- Exercise
Could you retype all of the records exactly, leaving out every picture?

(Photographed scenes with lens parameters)
^^^^

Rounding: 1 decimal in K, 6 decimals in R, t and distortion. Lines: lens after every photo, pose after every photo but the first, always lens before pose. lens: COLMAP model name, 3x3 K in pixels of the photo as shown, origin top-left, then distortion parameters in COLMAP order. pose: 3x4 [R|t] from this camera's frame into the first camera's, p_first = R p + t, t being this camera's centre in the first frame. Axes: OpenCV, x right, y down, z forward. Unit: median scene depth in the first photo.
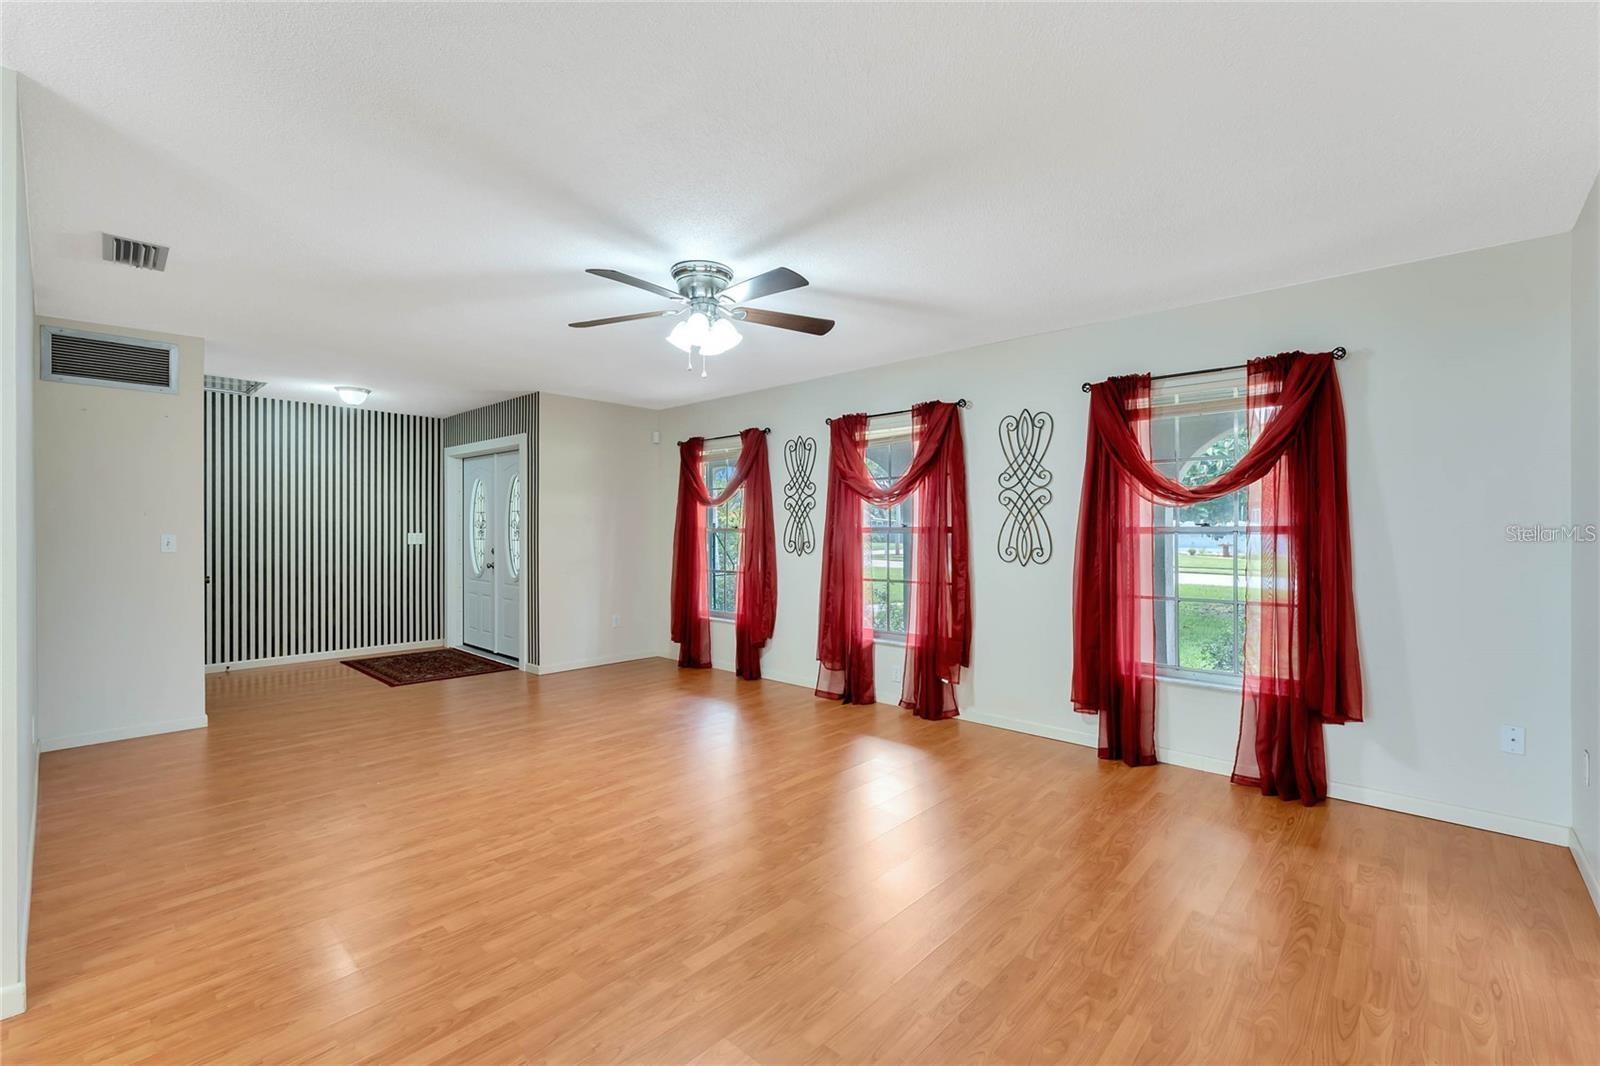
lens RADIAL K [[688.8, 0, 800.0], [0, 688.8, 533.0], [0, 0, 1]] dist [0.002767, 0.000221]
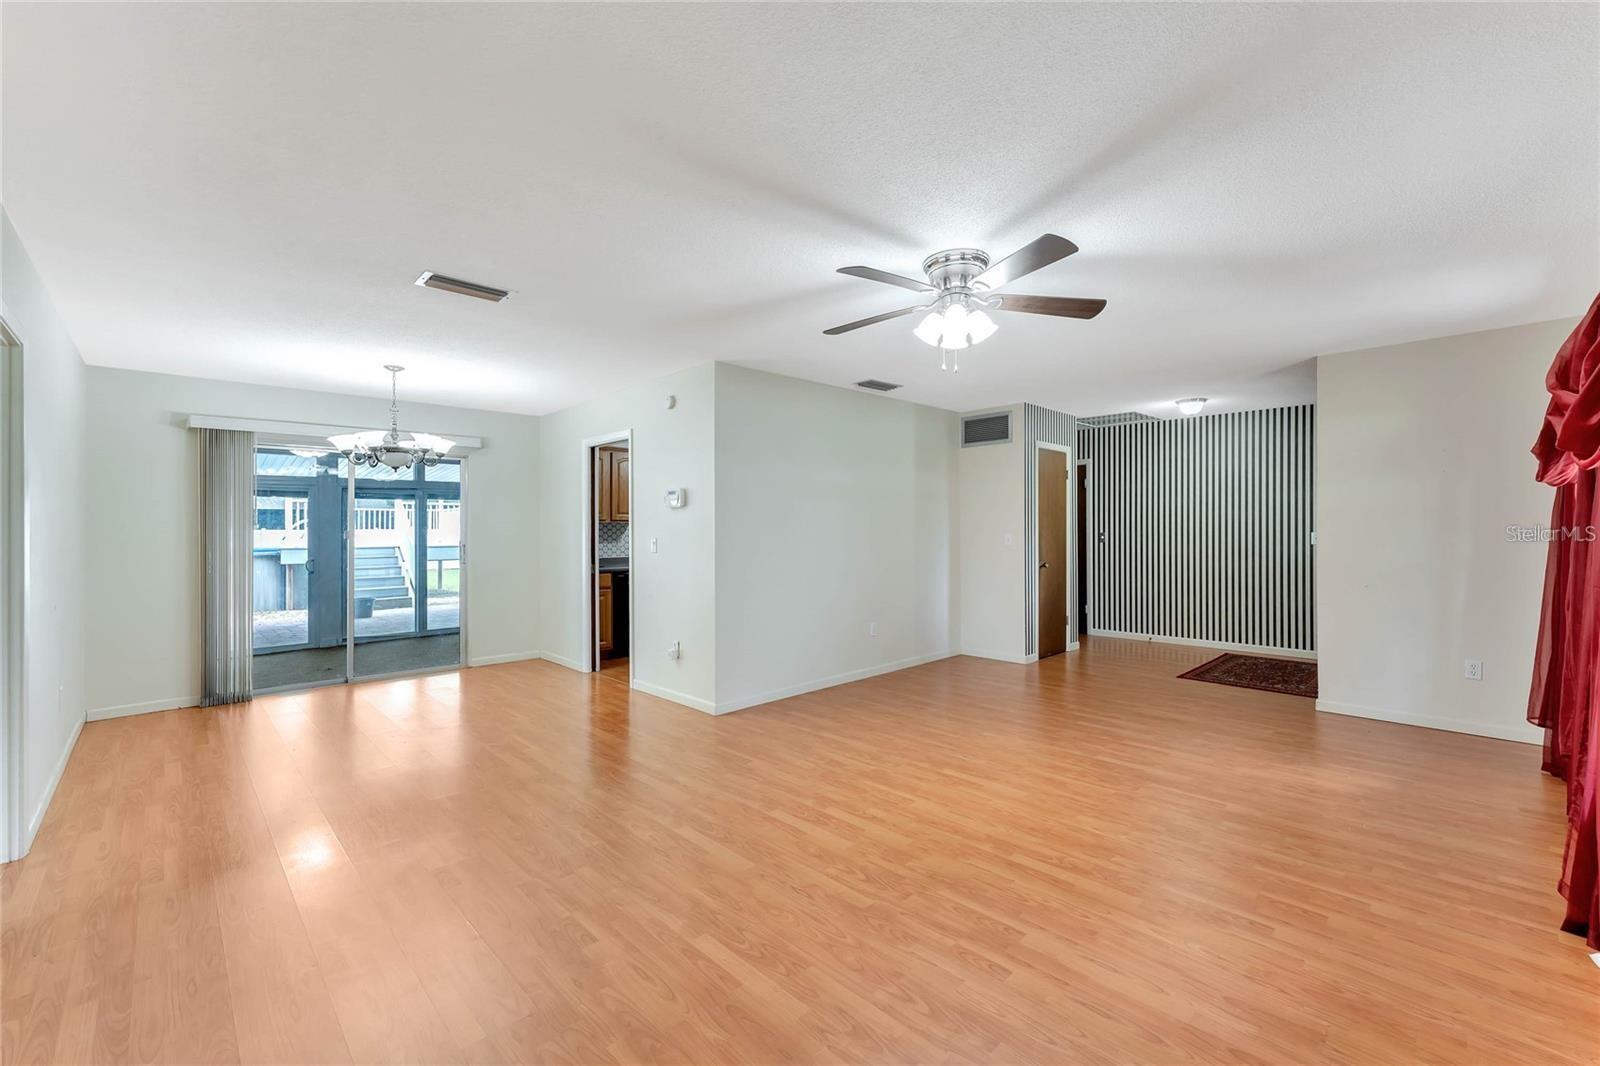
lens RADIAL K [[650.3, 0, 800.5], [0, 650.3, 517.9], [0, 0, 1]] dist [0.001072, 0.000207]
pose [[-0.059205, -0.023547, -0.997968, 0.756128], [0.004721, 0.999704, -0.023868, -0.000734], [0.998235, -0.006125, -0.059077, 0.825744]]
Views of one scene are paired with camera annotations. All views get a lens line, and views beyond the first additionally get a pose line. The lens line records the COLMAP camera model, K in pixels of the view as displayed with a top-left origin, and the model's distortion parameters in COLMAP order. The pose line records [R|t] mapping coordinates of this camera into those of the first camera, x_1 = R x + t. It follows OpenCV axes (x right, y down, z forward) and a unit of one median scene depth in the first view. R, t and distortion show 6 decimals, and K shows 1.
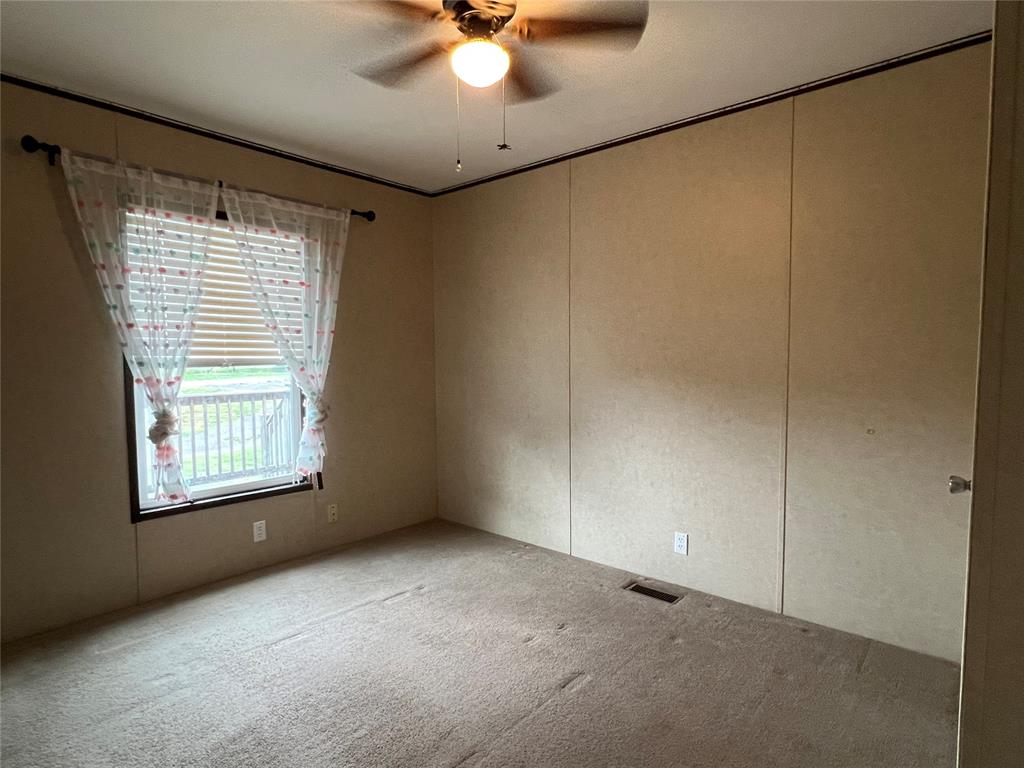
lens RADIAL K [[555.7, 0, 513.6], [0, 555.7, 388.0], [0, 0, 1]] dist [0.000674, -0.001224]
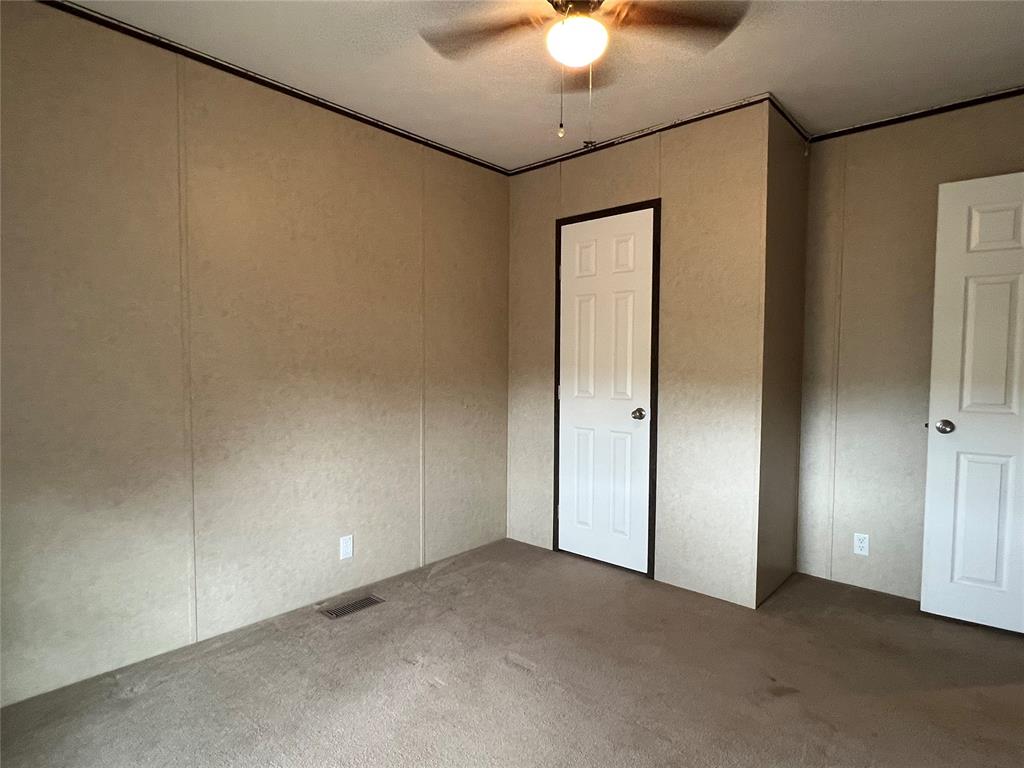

^^^^

- Task output
Rounding: 1 decimal in K, 6 decimals in R, t and distortion. Lines: lens after every photo, pose after every photo but the first, always lens before pose. lens: COLMAP model name, 3x3 K in pixels of the photo as shown, origin top-left, then distortion parameters in COLMAP order. pose: 3x4 [R|t] from this camera's frame into the first camera's, p_first = R p + t, t being this camera's centre in the first frame. Axes: OpenCV, x right, y down, z forward. Unit: median scene depth in the first photo.
lens RADIAL K [[688.8, 0, 800.0], [0, 688.8, 533.0], [0, 0, 1]] dist [0.002767, 0.000221]
lens RADIAL K [[650.3, 0, 800.5], [0, 650.3, 517.9], [0, 0, 1]] dist [0.001072, 0.000207]
pose [[-0.059205, -0.023547, -0.997968, 0.756128], [0.004721, 0.999704, -0.023868, -0.000734], [0.998235, -0.006125, -0.059077, 0.825744]]
Views of one scene are paired with camera annotations. All views get a lens line, and views beyond the first additionally get a pose line. The lens line records the COLMAP camera model, K in pixels of the view as displayed with a top-left origin, and the model's distortion parameters in COLMAP order. The pose line records [R|t] mapping coordinates of this camera into those of the first camera, x_1 = R x + t. It follows OpenCV axes (x right, y down, z forward) and a unit of one median scene depth in the first view. R, t and distortion show 6 decimals, and K shows 1.
lens RADIAL K [[555.7, 0, 513.6], [0, 555.7, 388.0], [0, 0, 1]] dist [0.000674, -0.001224]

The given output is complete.